SOURCE MATERIAL –
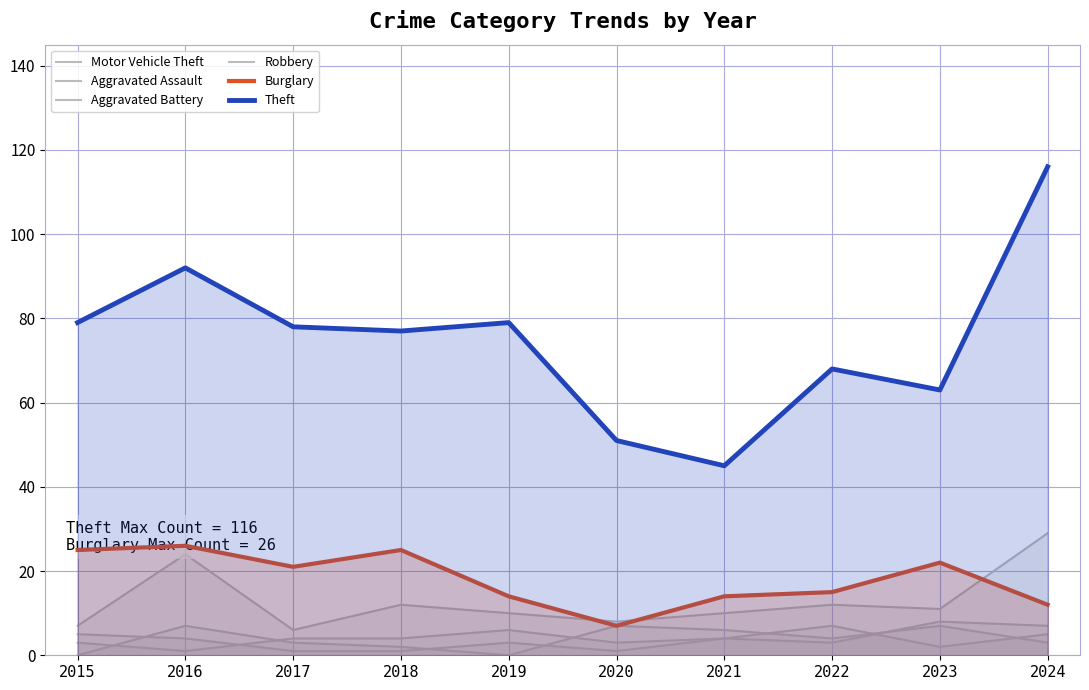

List the series in order of their peak value, lowest first.

Aggravated Assault, Robbery, Aggravated Battery, Burglary, Motor Vehicle Theft, Theft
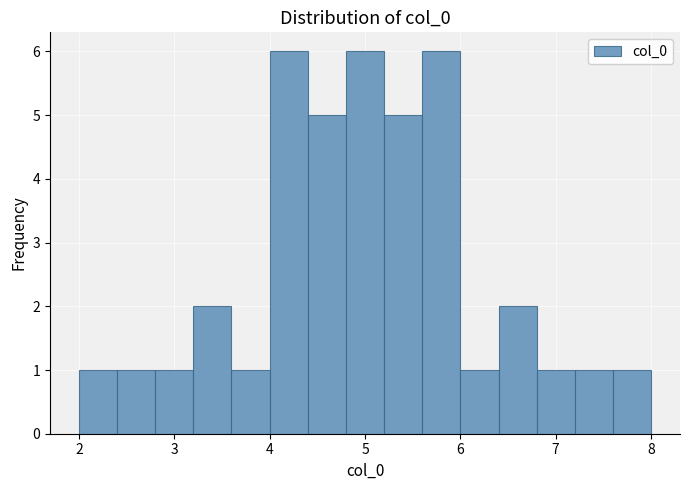

How tall is the bar that spans 4.8 to 5.2 on the x-axis? Neither the bar edges nor the heights are printed on the chart, so give them approximately, as read against the axes.

6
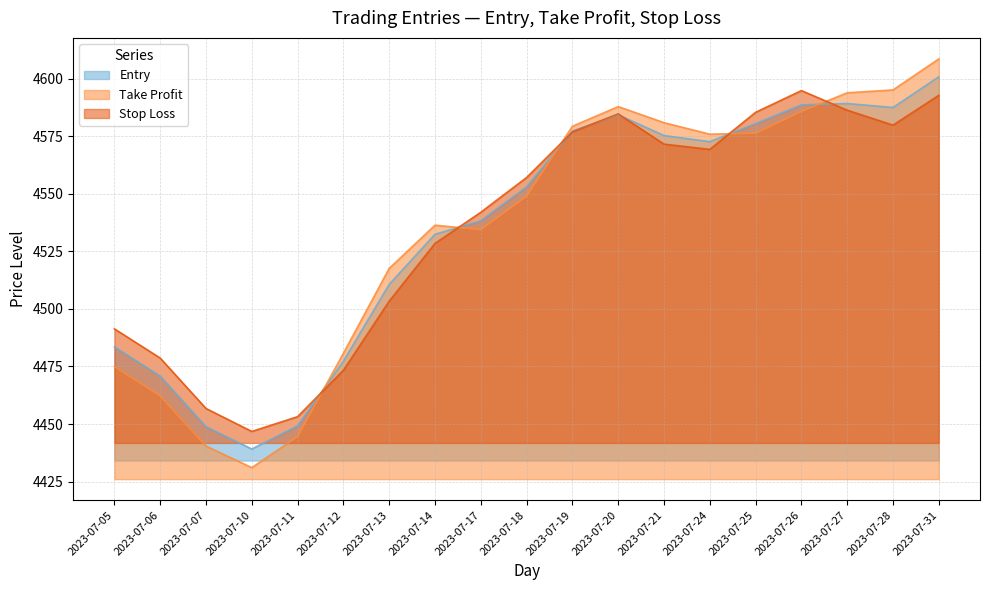

List the labels in order of Entry value, smallest first.

2023-07-10, 2023-07-07, 2023-07-11, 2023-07-06, 2023-07-12, 2023-07-05, 2023-07-13, 2023-07-14, 2023-07-17, 2023-07-18, 2023-07-24, 2023-07-21, 2023-07-19, 2023-07-25, 2023-07-20, 2023-07-28, 2023-07-26, 2023-07-27, 2023-07-31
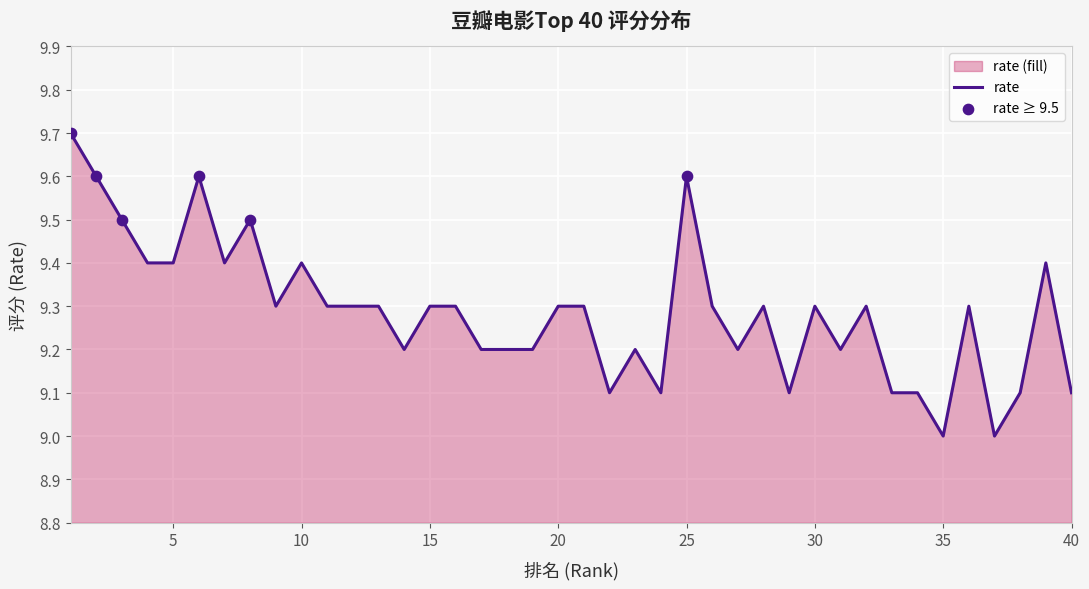

Approximately how many times larger is the value at 4 compared to 18?

1.0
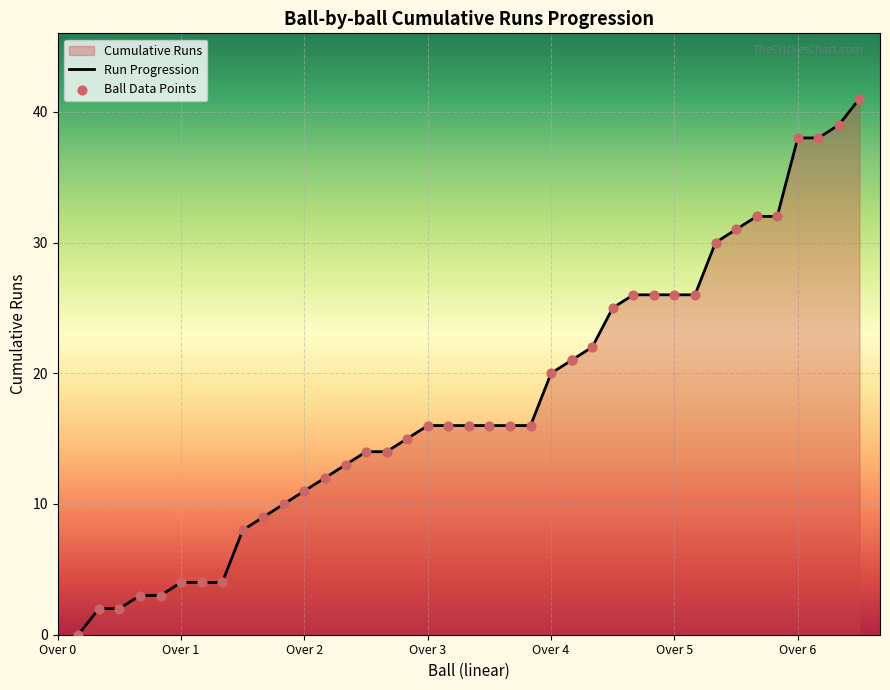

Which series has the largest Y range (max minus min)?

Run Progression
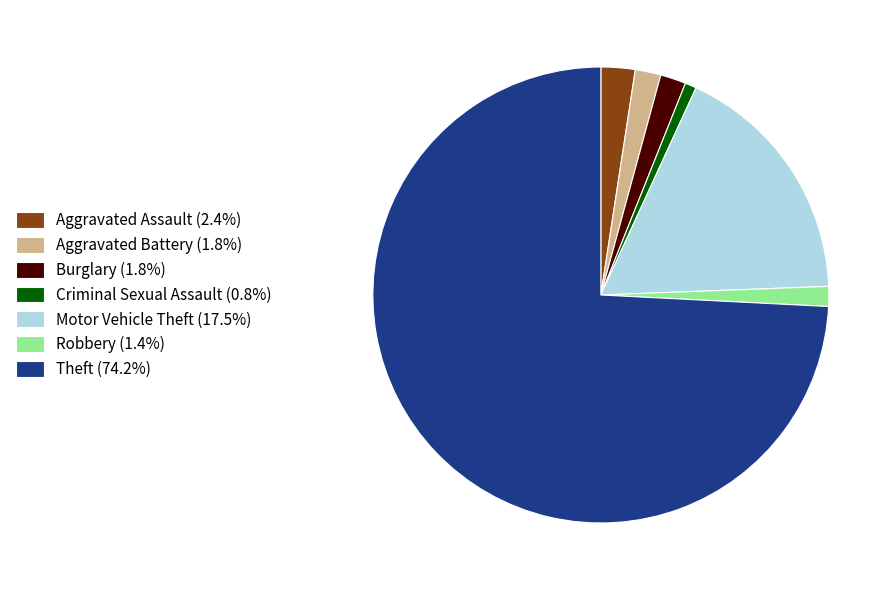

The Theft slice represents 74% of the pie. True or false?

True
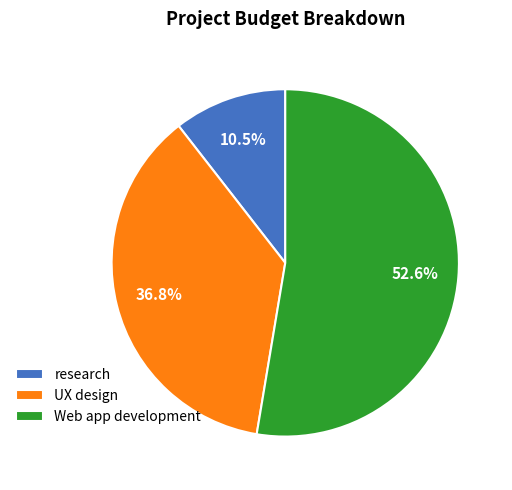

Which category has the biggest portion of the pie?

Web app development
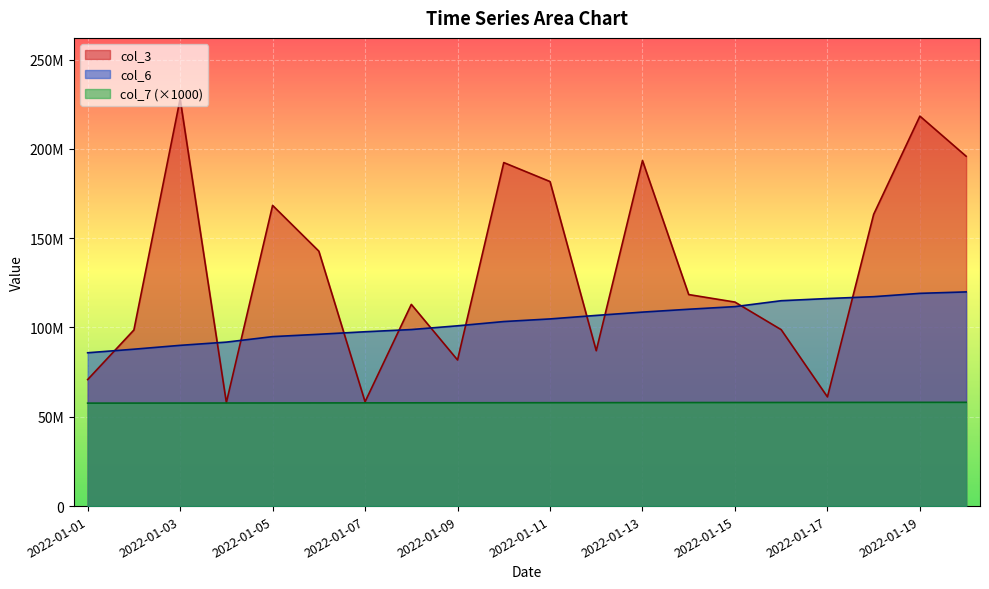

At how many categories does at least one series exceed 80405190?

20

WHAT NEEDS TO BE DONE –
"first" is the word to look for: please pick out each line of the records above that contains it and copy those lines.

RESULT FOR THIS TASK –
List the series in order of their peak value, lowest first.
List the labels in order of Entry value, smallest first.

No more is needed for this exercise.